Ordem de trabalho 1:
Em que anos H.D. foi paciente de Sigmund Freud, segundo a resenha sobre o livro "Por Amor a Freud"?
Ordem de trabalho 2:
Devolva, sem nenhuma alteração, o trecho da resenha sobre o livro "Por Amor a Freud" que começa em "Fica apenas uma" e vai até "discípulos na época.", incluindo essas palavras.

Texto de origem:
———
Uma paciente de Freud
16/07/12 22:06Tinha tudo para ser um grande livro. A escritora Hilda Doolittle, mais conhecida apenas pelas iniciais H.D., foi uma das principais figuras do movimento imagista na poesia anglo-americana; teve uma grande paixão por Ezra Pound, e alguns de seus poemas têm lugar em qualquer antologia do século 20.
H.D. foi paciente de Sigmund Freud nos anos 1933-1934, e seu relato dessa experiência, com prefácio de Elizabeth Roudinesco, sai agora no Brasil pela editora Zahar. Trechos do seu diário e da correspondência também estão incluídos em “Por Amor a Freud“.
Infelizmente, H. D. não explica nem um pouco por que razão procurou Freud, nem quais eram seus sintomas, nem o que Freud disse para ela, nem o que resultou de toda a terapia.
Fica apenas uma espécie de relato místico-esotérico, em que H.D. se estende sobre as estatuetas egípcias e gregas da coleção de Freud. Entra uma conversa sobre Hermes, Moisés, caduceus, Asclépio, serpentes, como se a poeta merecesse muito mais ser encaminhada a Jung do que a Freud.
Tudo isso se mistura a um tom de adoração reverencial ao “Professor”, de cuja sabedoria e dizeres délficos nunca temos notícia muito exata ao longo do livro.
O prefácio de Roudinesco é bem mais interessante, narrando as atitudes de Freud com relação à homossexualidade, mais tolerantes do que a de seus discípulos na época.
E também mostra o curioso ponto de encontro entre o movimento incipiente de liberação sexual desempenhado por intelectuais ingleses da época –de D.H. Lawrence a Virginia Woolf— e as descobertas de Freud. Um lado era mais “existencialista”, ou “aristocrático” e estetizante, enquanto a psicanálise ia minando a ideologia vitoriana a partir de um ponto de vista mais teórico e científico.
Olá, Marcelo. Há um livro americano, “Unorthodox Freud: the view from the couch”, que faz um apanhado bem interessante de diversos pacientes de Freud (entre eles e elas, a H.D.), com o objetivo de esboçar um retrato de como era o Professor atendendo. Além da reconstrução histórica, os autores realizam uma reflexão pertinente acerca de questões de técnica psicanalítica e sobretudo de como se articulou uma ortodoxia que, a pretexto de salvaguardar a pureza analítica, terminou por desfigurar a coisa toda (aliás, como é comum nos mais diversos campos do saber). Um livro notável, que recomendo com entusiasmo.
Nossa, excelente recomendação! Obrigado.
———
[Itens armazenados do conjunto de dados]
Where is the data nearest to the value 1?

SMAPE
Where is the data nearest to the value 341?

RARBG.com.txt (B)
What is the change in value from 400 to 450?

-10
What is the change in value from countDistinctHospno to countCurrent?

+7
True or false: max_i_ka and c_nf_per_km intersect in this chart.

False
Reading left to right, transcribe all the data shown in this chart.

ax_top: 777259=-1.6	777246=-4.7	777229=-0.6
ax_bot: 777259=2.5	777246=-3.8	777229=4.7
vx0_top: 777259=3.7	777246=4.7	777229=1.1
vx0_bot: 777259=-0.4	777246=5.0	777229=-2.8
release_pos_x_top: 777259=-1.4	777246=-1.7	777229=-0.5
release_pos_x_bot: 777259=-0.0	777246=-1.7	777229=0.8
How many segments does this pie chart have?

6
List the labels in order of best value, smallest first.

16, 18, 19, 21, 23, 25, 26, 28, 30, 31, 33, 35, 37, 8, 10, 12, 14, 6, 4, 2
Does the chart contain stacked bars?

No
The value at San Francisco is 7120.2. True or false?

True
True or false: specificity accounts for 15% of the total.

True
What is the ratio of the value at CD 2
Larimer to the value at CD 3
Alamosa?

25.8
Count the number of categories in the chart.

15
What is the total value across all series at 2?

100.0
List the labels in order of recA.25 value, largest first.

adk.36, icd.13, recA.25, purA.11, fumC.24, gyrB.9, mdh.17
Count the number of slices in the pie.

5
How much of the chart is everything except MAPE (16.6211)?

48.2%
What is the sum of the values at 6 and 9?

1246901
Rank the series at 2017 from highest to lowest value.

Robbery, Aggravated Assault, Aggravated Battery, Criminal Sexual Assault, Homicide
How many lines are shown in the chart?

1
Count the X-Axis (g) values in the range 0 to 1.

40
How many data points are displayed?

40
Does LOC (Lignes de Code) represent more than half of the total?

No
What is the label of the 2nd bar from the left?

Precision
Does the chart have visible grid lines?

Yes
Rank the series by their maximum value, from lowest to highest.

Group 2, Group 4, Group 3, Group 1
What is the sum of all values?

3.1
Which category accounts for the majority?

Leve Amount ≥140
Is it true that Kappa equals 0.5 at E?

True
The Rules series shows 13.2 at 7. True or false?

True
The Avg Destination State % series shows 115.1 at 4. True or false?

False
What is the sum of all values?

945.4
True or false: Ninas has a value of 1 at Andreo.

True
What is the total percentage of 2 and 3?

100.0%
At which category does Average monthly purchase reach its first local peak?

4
———
Campo de resposta 1:
Nos anos 1933-1934.

Campo de resposta 2:
Fica apenas uma espécie de relato místico-esotérico, em que H.D. se estende sobre as estatuetas egípcias e gregas da coleção de Freud. Entra uma conversa sobre Hermes, Moisés, caduceus, Asclépio, serpentes, como se a poeta merecesse muito mais ser encaminhada a Jung do que a Freud.
Tudo isso se mistura a um tom de adoração reverencial ao “Professor”, de cuja sabedoria e dizeres délficos nunca temos notícia muito exata ao longo do livro.
O prefácio de Roudinesco é bem mais interessante, narrando as atitudes de Freud com relação à homossexualidade, mais tolerantes do que a de seus discípulos na época.